TrendForce notes that this year, major CSPs continue to focus their budgets on procuring AI servers, which is crowding out the growth momentum of general servers. Compared to the high growth rate of AI servers, the annual growth rate of general server shipments is only 1.9%. The share of AI servers in total server shipments is expected to reach 12.2% for an increase of about 3.4 percentage points from the second quarter of 2023.

In terms of market value, AI servers are significantly contributing to revenue growth more than general servers. The market value of AI servers is projected to exceed $187 billion in 2024, with a growth rate of 69%, accounting for 65% of the total server market value.

North American CSPs (e.g., AWS, Meta) are continuously expanding their proprietary ASICs, and Chinese companies like Alibaba, Baidu, and Huawei are actively expanding their own ASIC AI solutions. This is expected to increase the share of ASIC servers in the total AI server market to 26% in 2024, while mainstream GPU-equipped AI servers will account for about 71%.

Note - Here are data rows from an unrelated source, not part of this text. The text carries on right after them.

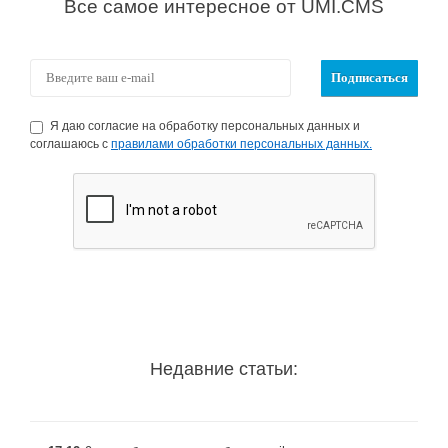
Все самое интересное от UMI.CMS
Я даю согласие на обработку персональных данных и
соглашаюсь с
правилами обработки персональных данных.
Недавние статьи: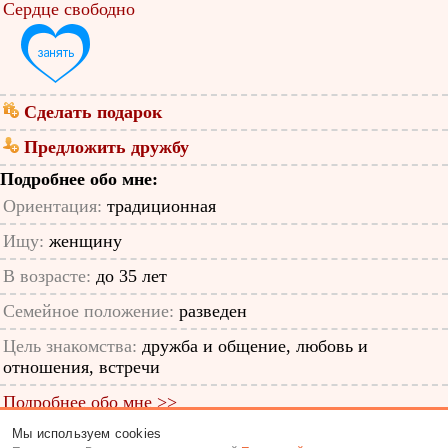
Сердце свободно
Сделать подарок
Предложить дружбу
Подробнее обо мне:
Ориентация:
традиционная
Ищу:
женщину
В возрасте:
до 35 лет
Семейное положение:
разведен
Цель знакомства:
дружба и общение, любовь и
отношения, встречи
Подробнее обо мне >>
Мы используем cookies
ID анкеты: 57681607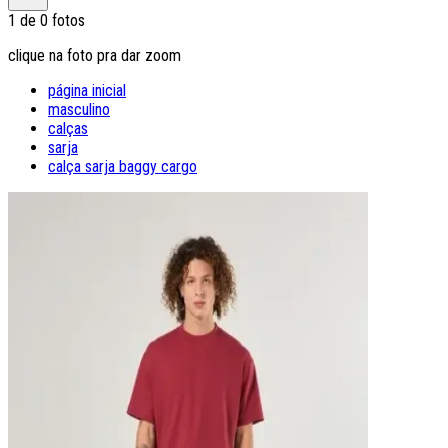
1
de
0
fotos
clique na foto pra dar zoom
página inicial
masculino
calças
sarja
calça sarja baggy cargo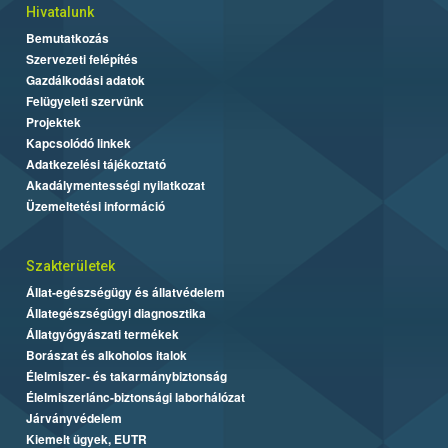
Hivatalunk
Bemutatkozás
Szervezeti felépítés
Gazdálkodási adatok
Felügyeleti szervünk
Projektek
Kapcsolódó linkek
Adatkezelési tájékoztató
Akadálymentességi nyilatkozat
Üzemeltetési információ
Szakterületek
Állat-egészségügy és állatvédelem
Állategészségügyi diagnosztika
Állatgyógyászati termékek
Borászat és alkoholos italok
Élelmiszer- és takarmánybiztonság
Élelmiszerlánc-biztonsági laborhálózat
Járványvédelem
Kiemelt ügyek, EUTR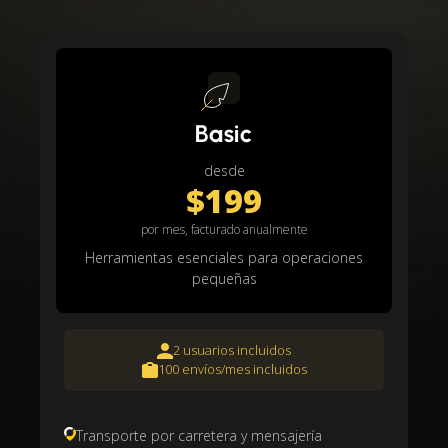
Basic
desde
$199
por mes, facturado anualmente
Herramientas esenciales para operaciones
pequeñas
2 usuarios incluidos
100 envíos/mes incluidos
Transporte por carretera y mensajería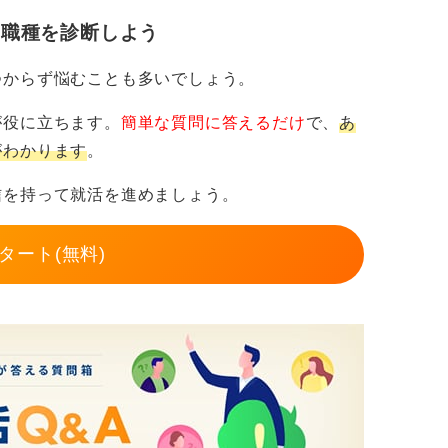
低下しているのは、組合費というコストに見
・職種を診断しよう
理的な判断が広がっているためです。
つからず悩むことも多いでしょう。
姿勢を持とう
が役に立ちます。
簡単な質問に答えるだけ
で、
あ
がわかります
。
職場トラブルに直面した際の防波堤として機
信を持って就活を進めましょう。
進していく職員は数多く存在しますし、職場
タート(無料)
次第で良好に保つことができます。
、自身のキャリア形成に支障をきたしては本
実態や雰囲気を数カ月じっくり観察してから
ん。「みんなが入るから」という依存的な思
天秤にかけて決断していきましょう。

In terms of AI chip suppliers for AI servers, Nvidia holds the highest market share – approaching 90% for GPU-equipped AI servers – while AMD’s market share is only about 8%. However, when including all AI chips used in AI servers (GPU, ASIC, FPGA), Nvidia’s market share this year is around 64%.

TrendForce observes that demand for advanced AI servers is expected to remain strong through 2025, especially with Nvidia’s next-generation Blackwell (including GB200, B100/B200) set to replace the Hopper platform as the market mainstream. This will also drive demand for CoWoS and HBM. For Nvidia’s B100, the chip size will be double that of the H100, consuming more CoWoS. The production capacity of major supplier TSMC’s CoWoS is estimated to reach 550,000-600,000 units by the end of 2025, with a growth rate approaching 80%.

Mainstream H100 in 2024 will be equipped with 80GB HMB3. By 2025, main chips like Nvidia’s Blackwell Ultra or AMD’s MI350 are expected to be equipped with up to 288GB of HBM3e, tripling the unit usage. The overall HBM supply is expected to double by 2025 with the strong ongoing demand in the AI server market.